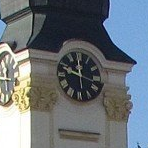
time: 11:48
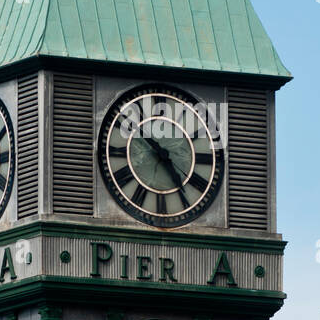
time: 10:24
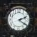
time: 2:21
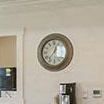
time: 12:36
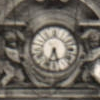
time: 5:33
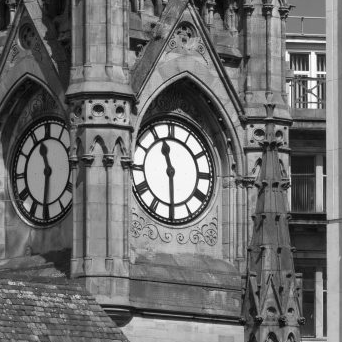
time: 11:29
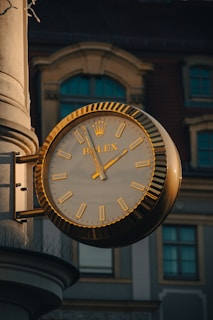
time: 1:57
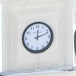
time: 12:11
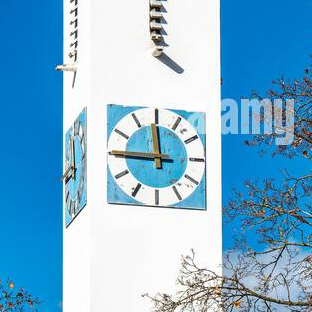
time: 11:45
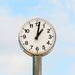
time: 1:01
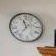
◆ ◆ ◆
Please print every entry above line for line, without any changes, but leave out the pictures.

time: 11:48
time: 10:24
time: 2:21
time: 12:36
time: 5:33
time: 11:29
time: 1:57
time: 12:11
time: 11:45
time: 1:01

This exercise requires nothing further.